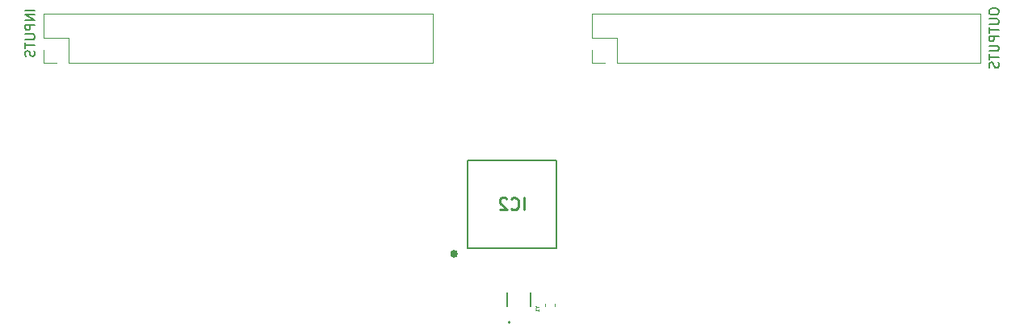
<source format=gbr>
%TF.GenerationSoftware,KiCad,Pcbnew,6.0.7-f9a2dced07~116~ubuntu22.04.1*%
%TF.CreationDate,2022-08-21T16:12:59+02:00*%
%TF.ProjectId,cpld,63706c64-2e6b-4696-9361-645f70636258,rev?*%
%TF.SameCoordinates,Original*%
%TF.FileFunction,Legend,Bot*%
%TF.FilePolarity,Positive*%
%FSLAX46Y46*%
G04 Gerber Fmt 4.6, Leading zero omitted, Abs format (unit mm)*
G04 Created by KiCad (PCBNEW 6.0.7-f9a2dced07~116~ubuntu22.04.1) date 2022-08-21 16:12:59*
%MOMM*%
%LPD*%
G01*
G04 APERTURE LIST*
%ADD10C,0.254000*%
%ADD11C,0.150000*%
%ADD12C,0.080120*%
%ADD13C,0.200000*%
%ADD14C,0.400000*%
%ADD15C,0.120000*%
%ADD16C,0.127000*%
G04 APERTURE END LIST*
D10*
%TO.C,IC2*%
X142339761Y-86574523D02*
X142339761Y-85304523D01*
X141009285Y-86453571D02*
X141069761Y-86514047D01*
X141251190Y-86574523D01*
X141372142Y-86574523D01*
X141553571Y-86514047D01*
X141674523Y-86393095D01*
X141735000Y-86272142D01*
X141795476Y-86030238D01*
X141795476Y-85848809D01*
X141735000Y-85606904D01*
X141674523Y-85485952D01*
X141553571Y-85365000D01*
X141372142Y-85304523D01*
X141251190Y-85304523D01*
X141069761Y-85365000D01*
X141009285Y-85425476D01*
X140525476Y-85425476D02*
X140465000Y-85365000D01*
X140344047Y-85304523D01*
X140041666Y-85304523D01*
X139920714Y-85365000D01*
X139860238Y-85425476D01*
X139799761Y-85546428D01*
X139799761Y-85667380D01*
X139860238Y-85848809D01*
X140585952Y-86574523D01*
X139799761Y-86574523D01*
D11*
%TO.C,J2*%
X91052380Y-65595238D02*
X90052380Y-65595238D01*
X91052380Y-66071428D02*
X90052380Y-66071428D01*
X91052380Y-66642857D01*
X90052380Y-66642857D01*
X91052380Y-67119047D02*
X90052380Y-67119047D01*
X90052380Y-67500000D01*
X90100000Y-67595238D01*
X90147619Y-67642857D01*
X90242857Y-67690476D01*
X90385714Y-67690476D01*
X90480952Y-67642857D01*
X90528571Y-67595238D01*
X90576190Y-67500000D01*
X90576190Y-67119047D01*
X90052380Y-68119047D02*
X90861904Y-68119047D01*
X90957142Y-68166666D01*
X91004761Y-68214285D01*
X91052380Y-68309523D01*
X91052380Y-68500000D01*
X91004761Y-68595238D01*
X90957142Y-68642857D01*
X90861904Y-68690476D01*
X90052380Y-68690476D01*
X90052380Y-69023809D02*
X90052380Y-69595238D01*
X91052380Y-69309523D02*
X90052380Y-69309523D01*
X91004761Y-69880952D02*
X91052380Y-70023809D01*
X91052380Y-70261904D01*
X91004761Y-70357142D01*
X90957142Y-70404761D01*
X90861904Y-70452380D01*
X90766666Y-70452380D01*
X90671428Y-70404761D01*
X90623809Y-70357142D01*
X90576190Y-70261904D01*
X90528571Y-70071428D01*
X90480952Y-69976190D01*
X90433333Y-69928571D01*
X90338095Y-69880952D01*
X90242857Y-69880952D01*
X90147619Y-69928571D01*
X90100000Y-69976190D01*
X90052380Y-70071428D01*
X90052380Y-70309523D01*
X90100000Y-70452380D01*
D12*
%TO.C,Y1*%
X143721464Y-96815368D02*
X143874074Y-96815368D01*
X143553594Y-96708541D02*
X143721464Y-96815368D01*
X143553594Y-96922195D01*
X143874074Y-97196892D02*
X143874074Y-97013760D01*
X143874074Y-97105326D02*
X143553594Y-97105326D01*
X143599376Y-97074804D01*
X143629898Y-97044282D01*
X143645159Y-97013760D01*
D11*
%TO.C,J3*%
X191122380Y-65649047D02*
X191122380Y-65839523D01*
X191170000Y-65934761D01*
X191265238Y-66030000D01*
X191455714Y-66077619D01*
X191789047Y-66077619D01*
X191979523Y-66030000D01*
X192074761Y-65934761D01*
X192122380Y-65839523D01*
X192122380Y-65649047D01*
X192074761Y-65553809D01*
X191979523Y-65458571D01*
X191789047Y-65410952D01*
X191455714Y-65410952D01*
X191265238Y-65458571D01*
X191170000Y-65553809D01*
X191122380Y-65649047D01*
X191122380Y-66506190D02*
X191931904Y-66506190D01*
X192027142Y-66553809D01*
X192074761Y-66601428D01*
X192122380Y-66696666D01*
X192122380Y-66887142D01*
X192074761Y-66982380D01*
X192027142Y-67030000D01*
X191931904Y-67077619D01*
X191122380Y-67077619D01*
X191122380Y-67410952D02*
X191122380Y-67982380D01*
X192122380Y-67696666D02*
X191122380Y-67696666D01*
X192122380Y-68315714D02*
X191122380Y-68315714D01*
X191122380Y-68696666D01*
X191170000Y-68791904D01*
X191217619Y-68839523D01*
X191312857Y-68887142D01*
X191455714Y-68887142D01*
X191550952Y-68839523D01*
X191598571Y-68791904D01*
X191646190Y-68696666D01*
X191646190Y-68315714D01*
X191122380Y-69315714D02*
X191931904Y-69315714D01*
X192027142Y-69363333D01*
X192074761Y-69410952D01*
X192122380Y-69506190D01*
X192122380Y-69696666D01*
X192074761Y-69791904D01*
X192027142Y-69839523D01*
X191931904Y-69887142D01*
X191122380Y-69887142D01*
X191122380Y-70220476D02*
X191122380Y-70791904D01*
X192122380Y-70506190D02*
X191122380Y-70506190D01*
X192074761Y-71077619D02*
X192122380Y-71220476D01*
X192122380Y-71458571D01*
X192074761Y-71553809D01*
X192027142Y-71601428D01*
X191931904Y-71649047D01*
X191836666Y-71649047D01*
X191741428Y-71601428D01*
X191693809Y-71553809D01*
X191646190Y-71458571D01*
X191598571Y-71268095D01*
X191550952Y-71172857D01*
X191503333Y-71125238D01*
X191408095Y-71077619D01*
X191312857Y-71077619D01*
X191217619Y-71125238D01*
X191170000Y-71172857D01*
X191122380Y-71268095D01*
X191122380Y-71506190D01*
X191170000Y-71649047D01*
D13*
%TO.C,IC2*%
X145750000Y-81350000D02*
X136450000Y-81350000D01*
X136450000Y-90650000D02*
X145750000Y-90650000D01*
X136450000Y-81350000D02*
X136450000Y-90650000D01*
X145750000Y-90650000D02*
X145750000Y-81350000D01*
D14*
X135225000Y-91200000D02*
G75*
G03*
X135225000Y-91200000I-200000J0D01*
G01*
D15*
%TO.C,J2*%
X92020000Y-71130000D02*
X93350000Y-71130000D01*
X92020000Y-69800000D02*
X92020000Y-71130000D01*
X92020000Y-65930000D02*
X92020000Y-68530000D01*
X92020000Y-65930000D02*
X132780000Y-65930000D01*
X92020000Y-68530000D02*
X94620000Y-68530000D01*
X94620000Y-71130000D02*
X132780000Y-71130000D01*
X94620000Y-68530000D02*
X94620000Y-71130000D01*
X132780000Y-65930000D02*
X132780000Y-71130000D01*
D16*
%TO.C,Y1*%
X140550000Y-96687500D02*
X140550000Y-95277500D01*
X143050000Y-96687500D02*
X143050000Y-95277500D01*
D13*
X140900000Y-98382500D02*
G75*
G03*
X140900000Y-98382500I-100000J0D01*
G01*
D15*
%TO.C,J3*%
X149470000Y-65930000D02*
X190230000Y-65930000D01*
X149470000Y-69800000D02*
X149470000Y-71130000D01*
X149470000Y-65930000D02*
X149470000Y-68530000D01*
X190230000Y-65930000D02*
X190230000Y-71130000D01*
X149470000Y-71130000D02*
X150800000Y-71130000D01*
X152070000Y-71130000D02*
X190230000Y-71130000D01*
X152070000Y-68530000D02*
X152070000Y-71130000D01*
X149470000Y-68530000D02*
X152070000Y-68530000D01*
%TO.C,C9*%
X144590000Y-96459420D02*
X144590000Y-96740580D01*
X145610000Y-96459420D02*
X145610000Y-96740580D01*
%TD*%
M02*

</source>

--

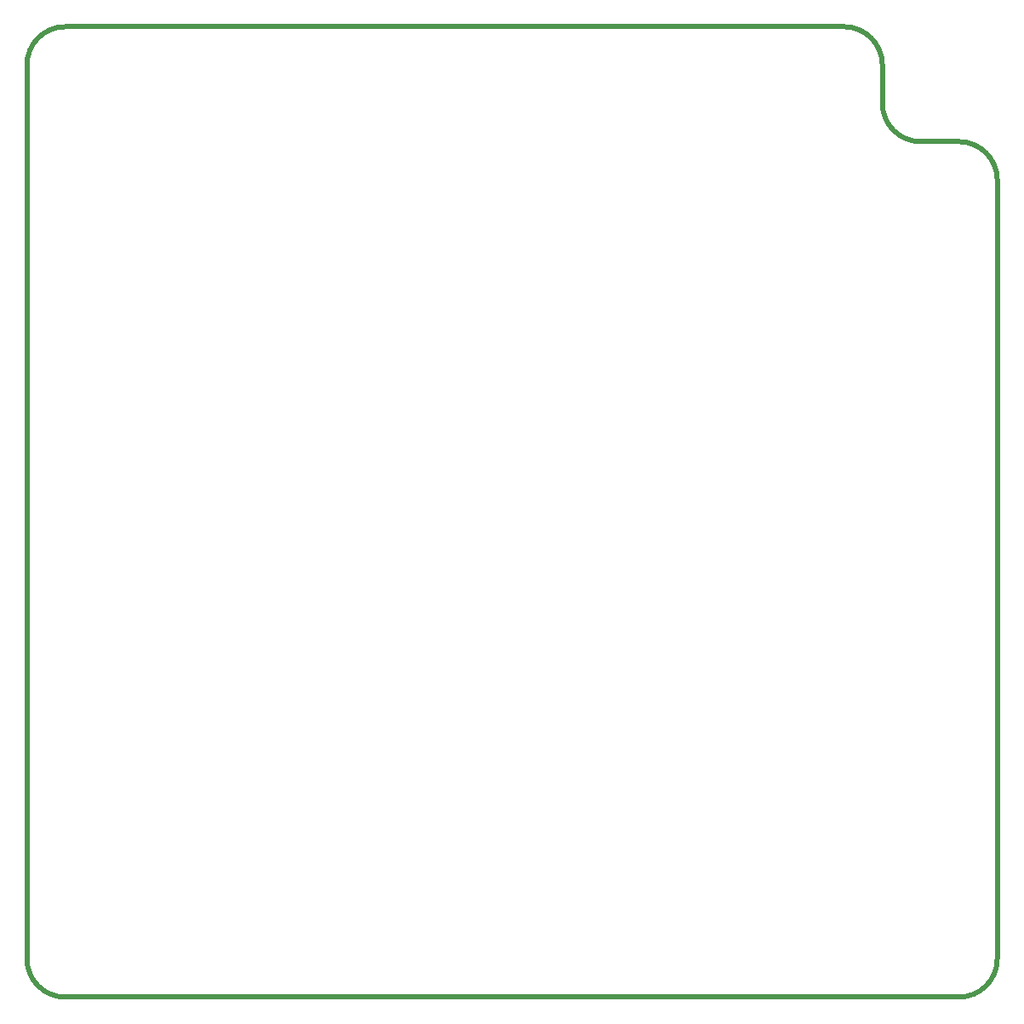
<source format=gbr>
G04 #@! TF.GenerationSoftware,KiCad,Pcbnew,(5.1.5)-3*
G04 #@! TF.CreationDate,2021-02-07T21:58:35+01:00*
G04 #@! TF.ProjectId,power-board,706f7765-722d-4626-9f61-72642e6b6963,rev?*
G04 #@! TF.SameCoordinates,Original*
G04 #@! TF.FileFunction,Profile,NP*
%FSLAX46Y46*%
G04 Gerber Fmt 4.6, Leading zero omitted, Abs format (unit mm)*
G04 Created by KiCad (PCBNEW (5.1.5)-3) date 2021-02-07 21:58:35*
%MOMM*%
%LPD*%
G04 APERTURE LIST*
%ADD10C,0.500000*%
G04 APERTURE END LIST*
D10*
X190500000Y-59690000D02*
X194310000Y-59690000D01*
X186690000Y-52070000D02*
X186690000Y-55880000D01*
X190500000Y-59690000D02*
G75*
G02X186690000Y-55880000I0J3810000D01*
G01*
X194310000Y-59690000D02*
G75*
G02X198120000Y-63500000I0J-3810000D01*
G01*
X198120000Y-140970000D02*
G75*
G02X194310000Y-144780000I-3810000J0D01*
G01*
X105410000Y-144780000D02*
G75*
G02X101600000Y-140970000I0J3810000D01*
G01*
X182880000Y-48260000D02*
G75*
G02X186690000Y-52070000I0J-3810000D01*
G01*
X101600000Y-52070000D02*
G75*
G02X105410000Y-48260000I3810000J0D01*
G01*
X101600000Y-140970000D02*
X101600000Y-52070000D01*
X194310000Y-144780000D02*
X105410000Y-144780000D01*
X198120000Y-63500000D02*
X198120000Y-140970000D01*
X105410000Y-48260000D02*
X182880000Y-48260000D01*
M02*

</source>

> **Task to carry out**: Everything above from the line with "X191931904Y-71649047D01*" to the line with "X145750000Y-90650000D02*", both included, must be repeated exactly, and nothing outside that range.

> **Solution to the exercise**:
X191931904Y-71649047D01*
X191836666Y-71649047D01*
X191741428Y-71601428D01*
X191693809Y-71553809D01*
X191646190Y-71458571D01*
X191598571Y-71268095D01*
X191550952Y-71172857D01*
X191503333Y-71125238D01*
X191408095Y-71077619D01*
X191312857Y-71077619D01*
X191217619Y-71125238D01*
X191170000Y-71172857D01*
X191122380Y-71268095D01*
X191122380Y-71506190D01*
X191170000Y-71649047D01*
D13*
%TO.C,IC2*%
X145750000Y-81350000D02*
X136450000Y-81350000D01*
X136450000Y-90650000D02*
X145750000Y-90650000D01*
X136450000Y-81350000D02*
X136450000Y-90650000D01*
X145750000Y-90650000D02*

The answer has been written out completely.